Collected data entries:
- Opening Delimiter -
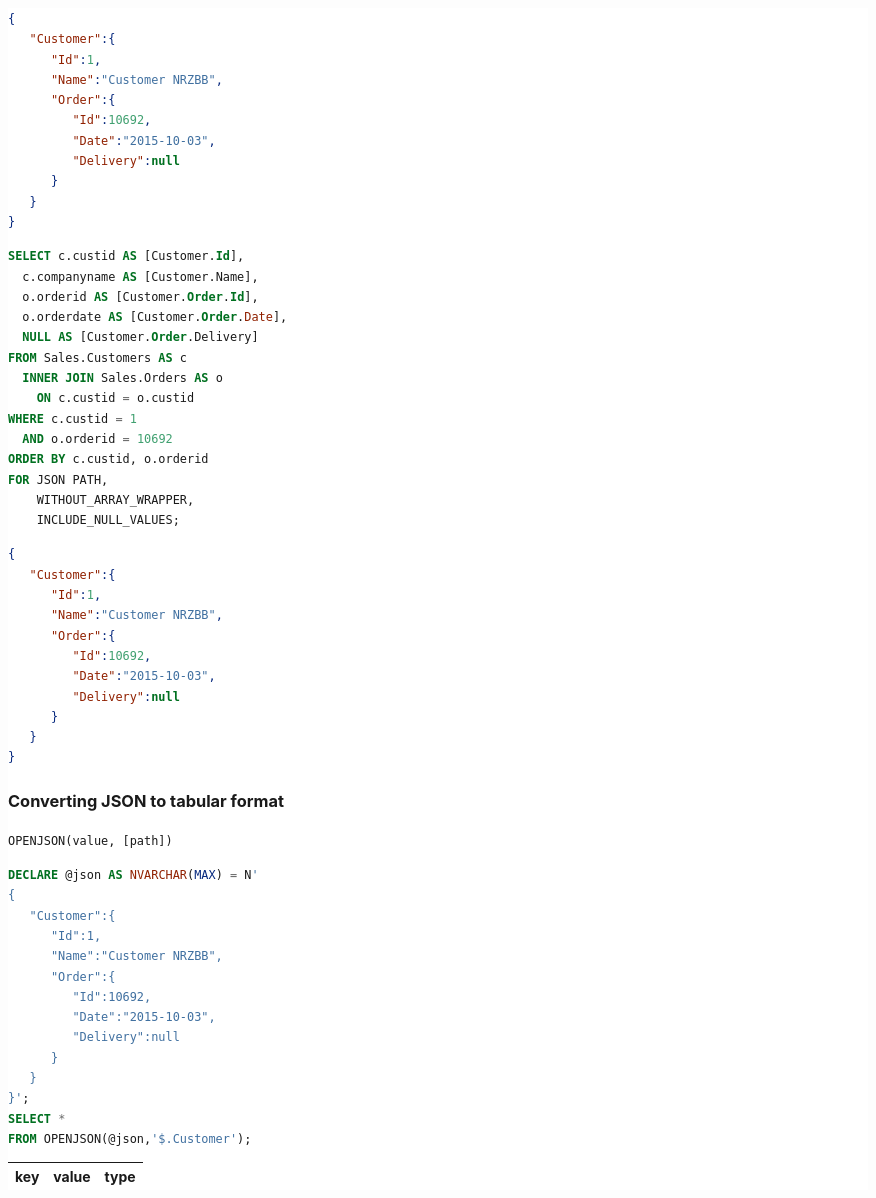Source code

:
 ```json
{
   "Customer":{
      "Id":1,
      "Name":"Customer NRZBB",
      "Order":{
         "Id":10692,
         "Date":"2015-10-03",
         "Delivery":null
      }
   }
}
```

```sql
SELECT c.custid AS [Customer.Id], 
  c.companyname AS [Customer.Name], 
  o.orderid AS [Customer.Order.Id], 
  o.orderdate AS [Customer.Order.Date],
  NULL AS [Customer.Order.Delivery]
FROM Sales.Customers AS c
  INNER JOIN Sales.Orders AS o
    ON c.custid = o.custid
WHERE c.custid = 1
  AND o.orderid = 10692
ORDER BY c.custid, o.orderid
FOR JSON PATH,
    WITHOUT_ARRAY_WRAPPER,
    INCLUDE_NULL_VALUES;
```

```json
{
   "Customer":{
      "Id":1,
      "Name":"Customer NRZBB",
      "Order":{
         "Id":10692,
         "Date":"2015-10-03",
         "Delivery":null
      }
   }
}
```

### Converting JSON to tabular format
`OPENJSON(value, [path])`

```sql
DECLARE @json AS NVARCHAR(MAX) = N'
{ 
   "Customer":{ 
      "Id":1, 
      "Name":"Customer NRZBB",
      "Order":{ 
         "Id":10692, 
         "Date":"2015-10-03",
         "Delivery":null
      }
   }
}';
SELECT *
FROM OPENJSON(@json,'$.Customer');
```
key | value | type
--- | ----- | ----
- Closing Delimiter -
» TASK STATEMENT: Each line of the data above containing the string "orderid" is to be copied.

» OUTPUT OF THE EXERCISE:
  o.orderid AS [Customer.Order.Id], 
  AND o.orderid = 10692
ORDER BY c.custid, o.orderid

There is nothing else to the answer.